Dünya, kavuşamayan aşıklarla, efsanevi aşıklarla, birbiri uğurunda ölen aşıklarla dolu. Genelde aşk hikayeleri acı ve dram doludur. Ama buna rağmen aşk adına herhangi bir bilinir mihenk taşı yoktur, kısacası bilmiyorum, hatta şu sıralar hiçbir şey bilmiyorum ve kestiremiyorum desem yeridir. Eski resimlerin, şiirlerin, mektupların arasında kaybolup gidiyorum. Ve bu gün anlatacağım hikaye oldukça enteresan ve oldukça kısa;

Zamanında bir yazar varmış, sevgilisine mektup gönderemiyormuş kızın ailesi yakalamasın diye… Onun yerine gazetelere yazarmış, kız da denk geldikçe okurmuş ve bilirmiş o kelimelerin kendisine yazılmış olduğunu.

Evet, hikaye bu kadar. Aslında bana anlatılan kısmı bu kadar. Kim bilir hikaye ne kadar uzundur. Anlat, anlat bitmez derler ya, belki öyle bir hikayedir. Gerçi hiç araştırmadım, umursamadım, önemsemedim, bana anlatan anlattığı kadarıyla yetindiyse ki ben anlatılandan çok anlatanla haşır-neşir iken, hikayenin bu kadarcığı bana haydi-haydi yetti!

Bu hikayeyi betimlemek zaten zor iken bir de kendine yontmak oldukça çetrefilli. Hani bazen anlat, anlat bitmez derler ya, öyle! İşte benim ahvalim de tam olarak bu, anlatıyorum-anlatıyorum ama bitiremiyorum. Bitiremeyeceğim!

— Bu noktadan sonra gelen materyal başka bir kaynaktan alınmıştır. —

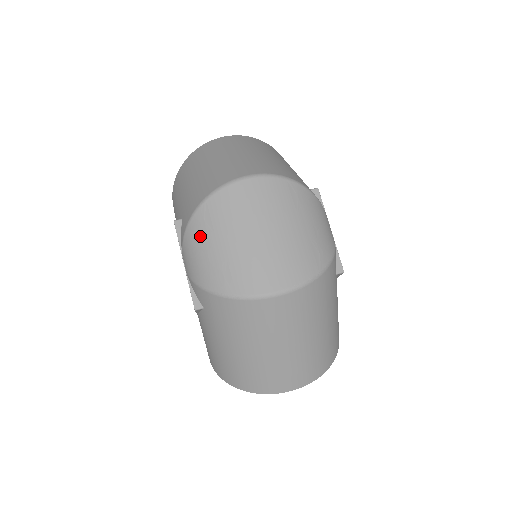
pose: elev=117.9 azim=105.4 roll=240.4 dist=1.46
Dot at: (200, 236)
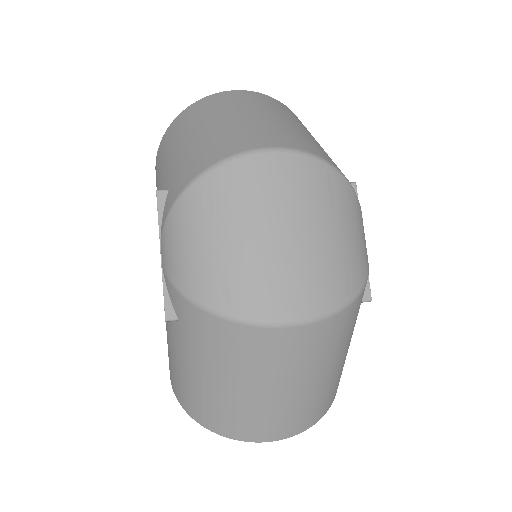
Dot at: (192, 220)
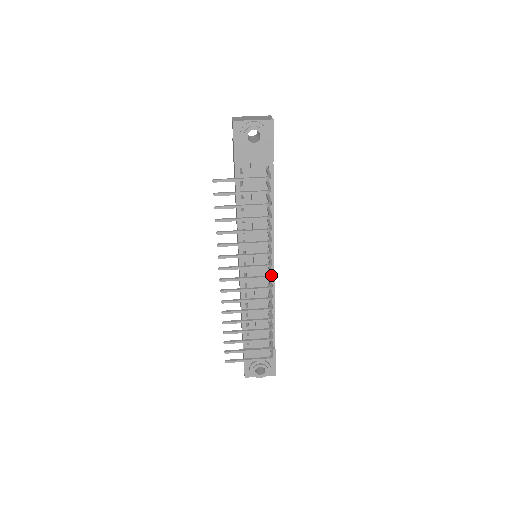
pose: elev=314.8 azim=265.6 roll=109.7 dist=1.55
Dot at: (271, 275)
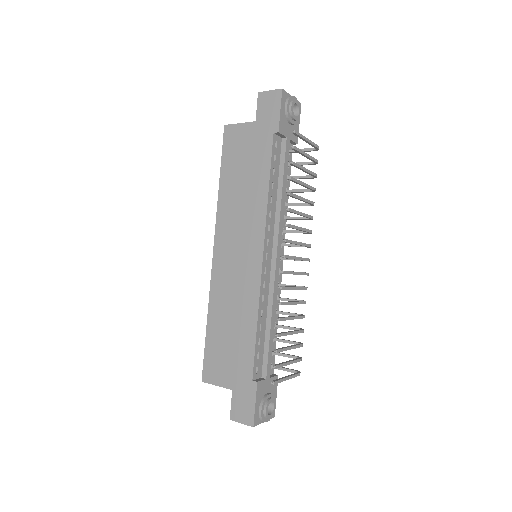
Dot at: occluded
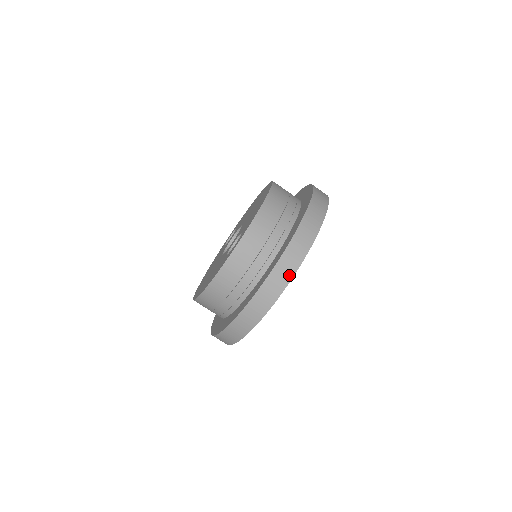
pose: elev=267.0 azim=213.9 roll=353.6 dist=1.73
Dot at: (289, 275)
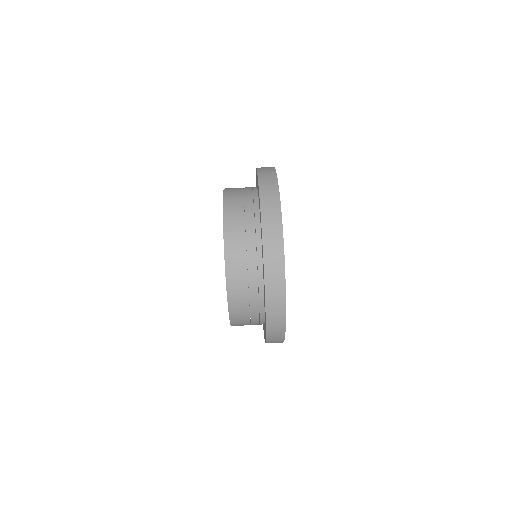
Dot at: (279, 248)
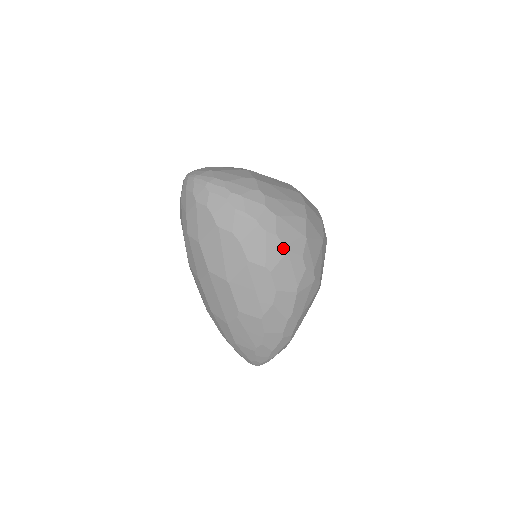
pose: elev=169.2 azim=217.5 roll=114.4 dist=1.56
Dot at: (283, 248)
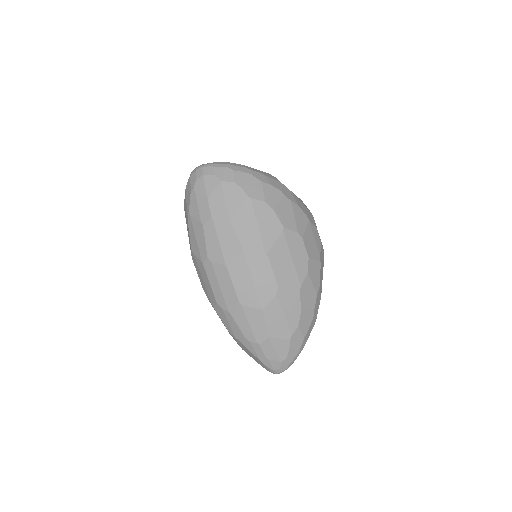
Dot at: (305, 217)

Bitmesini de istemiyorum zaten…


Tüm bunların rastlantı olabileceğine inanmak deli işidir yada tevafuktur! Yine de burada sana denk gelmemek imkansızdır zaten. Yüzyıllardır konuşmayan iki insanın bir araya geldiğinde sanki bir saniyelik göz-kırpışı kadar ayrı kaldıklarını hissetmeleri gibidir burada sana dair her şey. Çünkü burası senin, burası senin evin!

#OD | O’uzaduyum * Tüm insanlar şairdir ama henüz şair olacakları insanla tanışmamışlardır.